OWASP Top 10:2021 — A10: Server-Side Request Forgery (SSRF)
We’ve reached the end of the OWASP Top 10 in this OWASP Top 10:2021 series — and we’re finishing with a bang. SSRF is one of the most dangerous vulnerabilities to emerge in modern architectures — especially in cloud-native apps and internal microservice environments.
Let’s unpack it.
Full series:
- A01: Broken Access Control
- A02: Cryptographic Failures
- A03: Injection Attacks
- A04: Insecure Design
- A05: Security Misconfiguration
- A06: Vulnerable and Outdated Components
- A07: Identification and Authentication Failures
- A08: Software and Data Integrity Failures
- A09: Security Logging and Monitoring Failures
- A10: Server-Side Request Forgery (SSRF) (you are here)
What Is SSRF?
Server-Side Request Forgery (SSRF) occurs when an attacker can make your server send HTTP (or other protocol) requests to internal or unintended targets — often bypassing firewalls and access controls.
In short: The attacker can’t reach a sensitive service — but your server can, and the attacker tricks it into doing so.
Why Is This a Big Deal?
SSRF is dangerous because it allows attackers to:
- Scan internal networks (e.g. http://127.0.0.1, http://10.0.0.0/8)
- Access metadata services (e.g. AWS http://169.254.169.254) to extract credentials
- Trigger requests to internal APIs (e.g. internal admin endpoints or CI/CD services)

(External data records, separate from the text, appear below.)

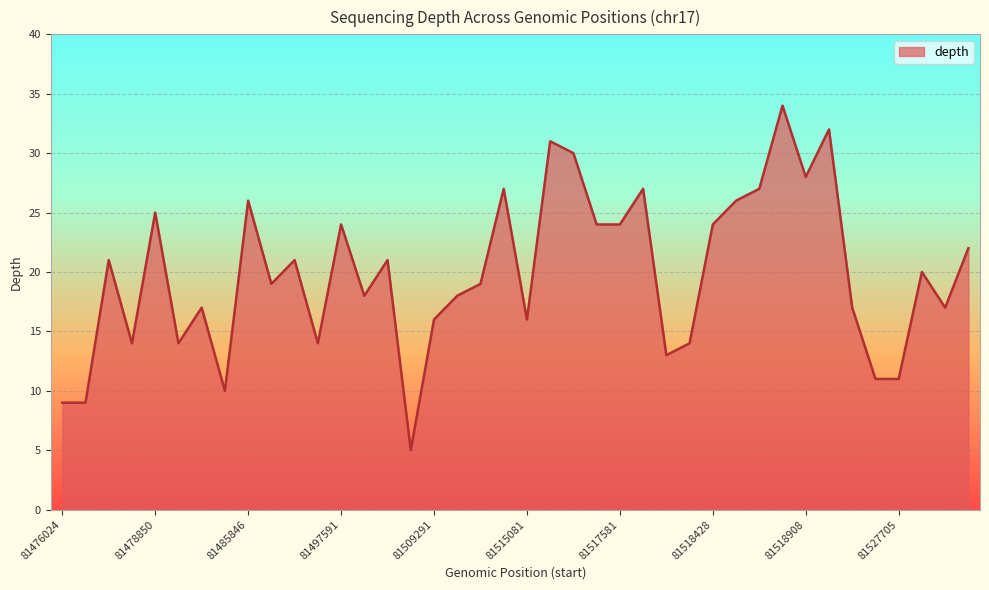

What is the maximum value shown in the chart?

34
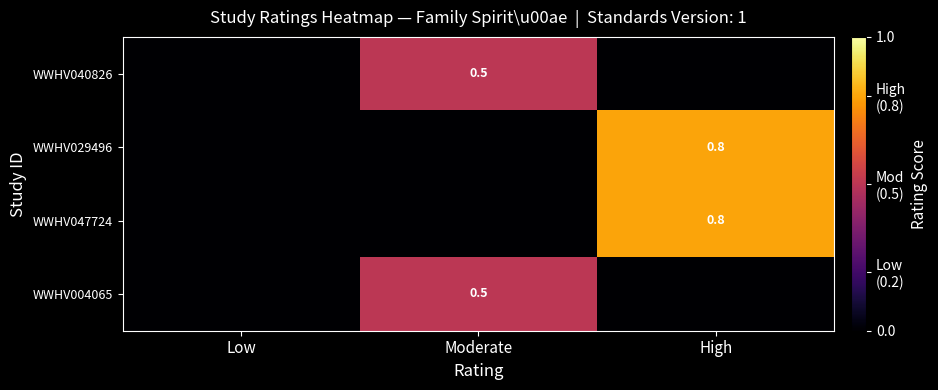

The WWHV004065 series shows 0.9 at Moderate. True or false?

False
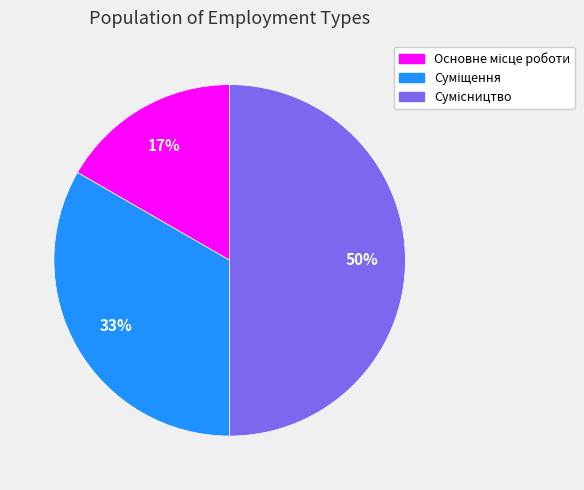

To the nearest percent, what is the difference between the largest and smallest slice percentages?

33%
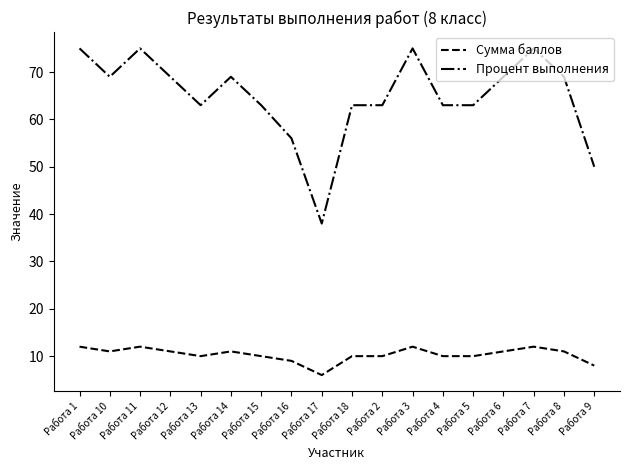

Which series has the largest range (max minus min)?

Процент выполнения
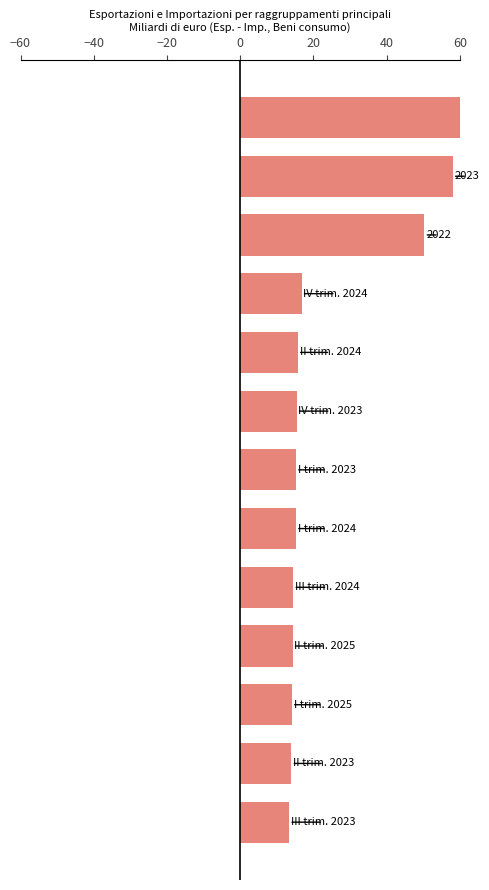

The value of Deficit (Imp > Esp) at 20 is 0.2. True or false?

False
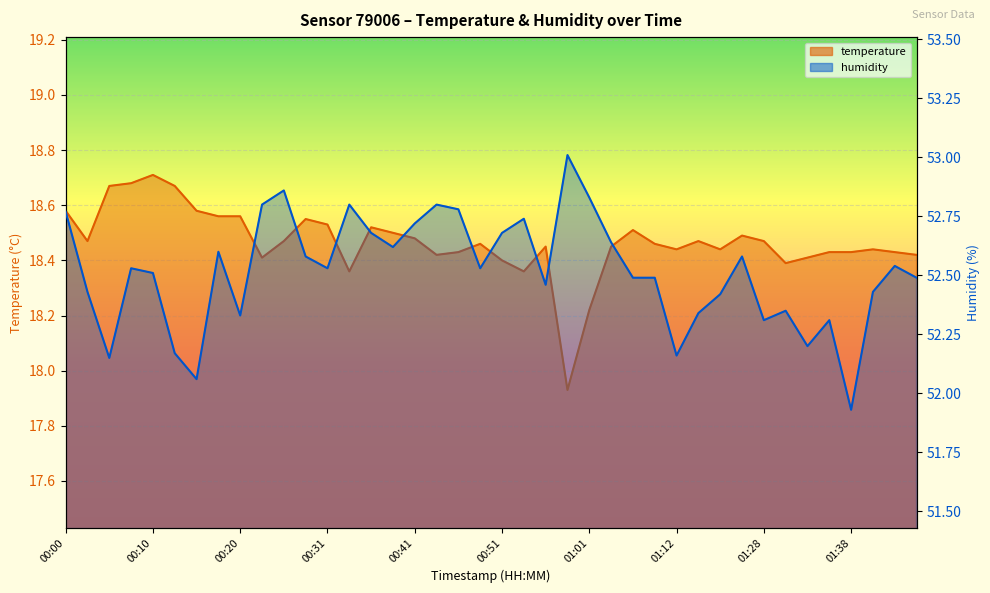

What is the difference between the second highest and minimum values in the humidity series?

0.9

- Bypass IP-based firewalls or allowlists
- In some cases, escalate to remote code execution if the internal service is vulnerable
What Does SSRF Look Like in Practice?
Let’s say your app allows users to fetch a URL for a preview, like:
GET /preview?url=https://example.com/image.jpg
The backend might fetch this URL, process the image, and return a preview.
But what if an attacker sends:
GET /preview?url=http://localhost:8080/admin
Or:
GET /preview?url=http://169.254.169.254/latest/meta-data/iam/security-credentials/
If your server doesn’t validate outbound requests, it could be used to:
- Reach internal-only services
- Extract AWS credentials
- Exploit internal APIs
How Attackers Exploit SSRF
SSRF thrives in cloud environments, microservices, and apps that make dynamic HTTP requests. It’s especially dangerous when:
- You host in AWS, GCP, or Azure (they all expose metadata services)

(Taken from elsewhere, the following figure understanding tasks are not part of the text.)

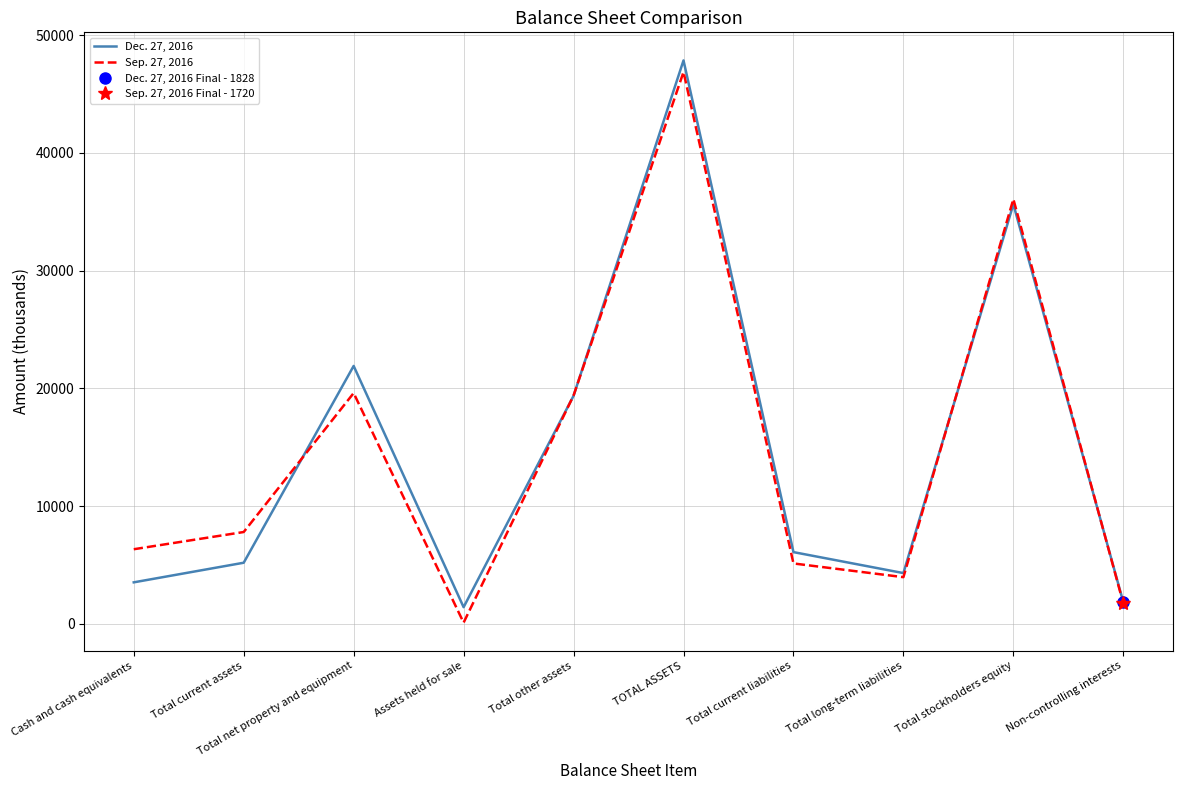

Is the value of Dec. 27, 2016 at Total net property and equipment greater than the value of Sep. 27, 2016 at Non-controlling interests?

Yes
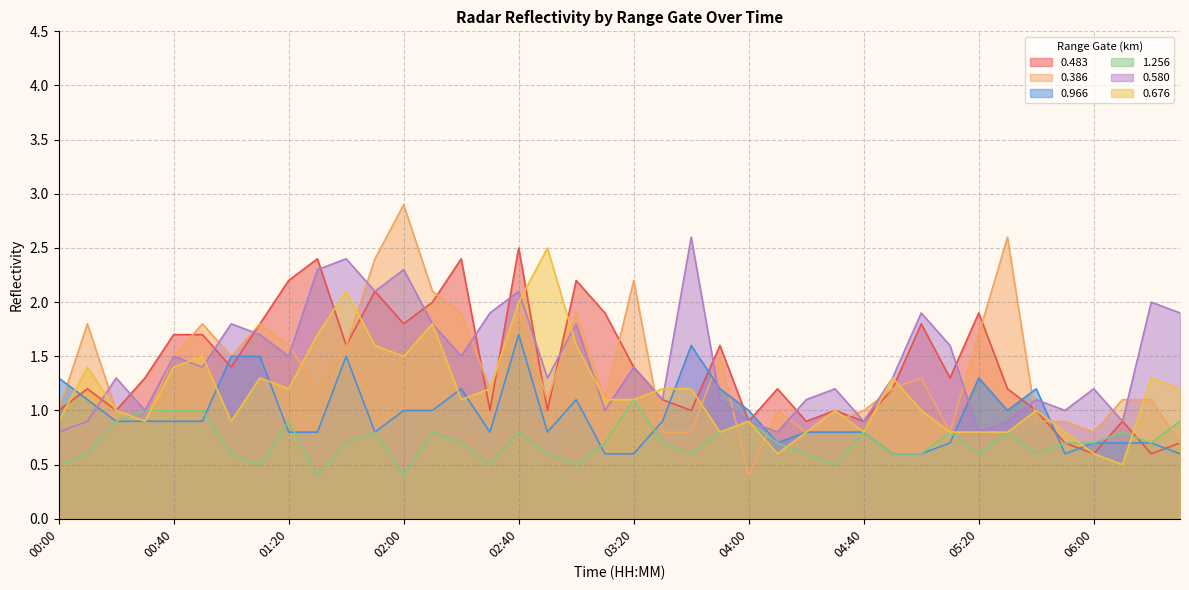

What is the difference between the highest and lowest values at 04:00?

0.6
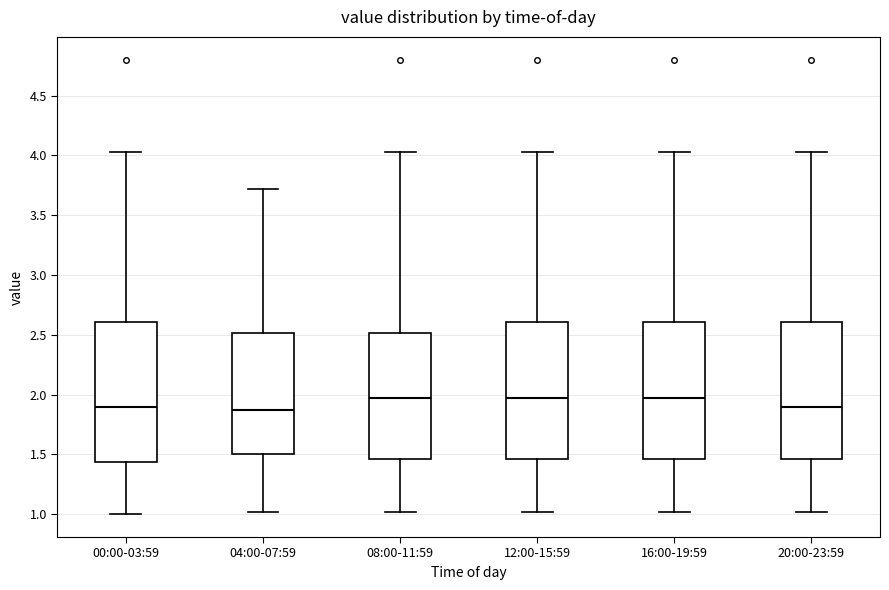

Reading left to right, read every box against the y-axis: the position of its median line, the range the box covers, and the ends of its whiskers. The values are not printed on the chart, so give them approximately, as read against the axis.

00:00-03:59: median 1.90, box 1.45 to 2.60, whiskers 1.00 to 4.05
04:00-07:59: median 1.85, box 1.50 to 2.50, whiskers 1.00 to 3.70
08:00-11:59: median 1.95, box 1.45 to 2.50, whiskers 1.00 to 4.05
12:00-15:59: median 1.95, box 1.45 to 2.60, whiskers 1.00 to 4.05
16:00-19:59: median 1.95, box 1.45 to 2.60, whiskers 1.00 to 4.05
20:00-23:59: median 1.90, box 1.45 to 2.60, whiskers 1.00 to 4.05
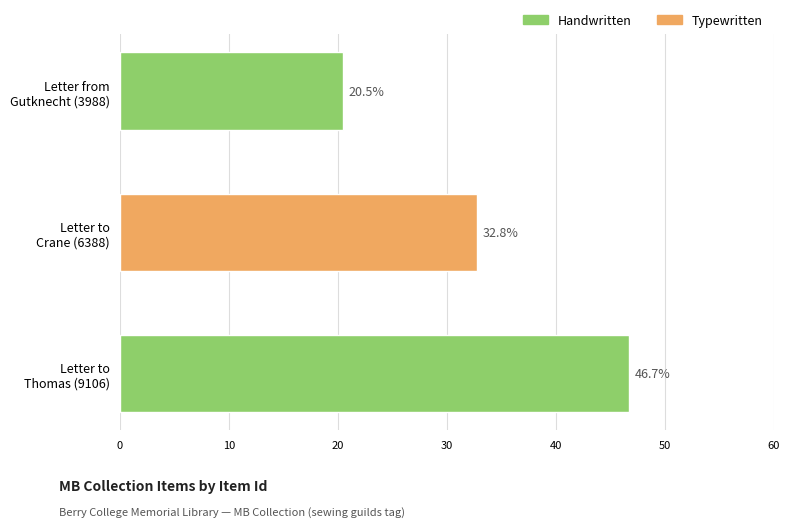

What is the difference between the maximum and minimum values?

26.3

- You expose internal services (e.g. Prometheus dashboards, Jenkins) without auth
- Users can control request URLs for previews, notifications, or integrations
How Engineers Can Defend Against SSRF
- Deny Internal IP Ranges
Block requests to:
- 127.0.0.0/8, 10.0.0.0/8, 169.254.0.0/16, 192.168.0.0/16, etc.
- AWS metadata IPs (e.g. 169.254.169.254)
- Unix sockets (e.g. file:///, gopher://, ftp:// if applicable)
Use an allowlist of acceptable domains instead.
- Use DNS Pinning
Resolve the domain name once and pin its IP address — prevent DNS rebinding attacks where a domain resolves to an internal IP later.
- Avoid Direct User-Controlled URLs
Don’t let users directly control URLs sent by the server. If you must:
- Sanitise inputs
- Fetch through a secure proxy
- Strip redirect chains or responses
- Isolate Server Roles
Prevent web servers from having outbound access to sensitive internal systems. Use firewall rules to enforce this at the infrastructure level.
- Log and Monitor All Outbound Requests
Alert on requests to known internal IPs or unusual metadata services.
Real-World Case: Capital One (2019)
An SSRF vulnerability in a WAF (Web Application Firewall) exposed by a cloud misconfiguration let an attacker query AWS metadata.
They extracted temporary credentials and used them to access over 100 million customer records.
It wasn’t a code bug — it was a server-to-server trust issue.
Final Thoughts
SSRF is a classic example of a vulnerability born from modern architecture:
- Internal services with no auth
- Cloud metadata that trusts local servers
- Web apps acting as proxies for user input
You can’t just secure your frontend — you have to think about where your server can go, and who’s telling it to go there.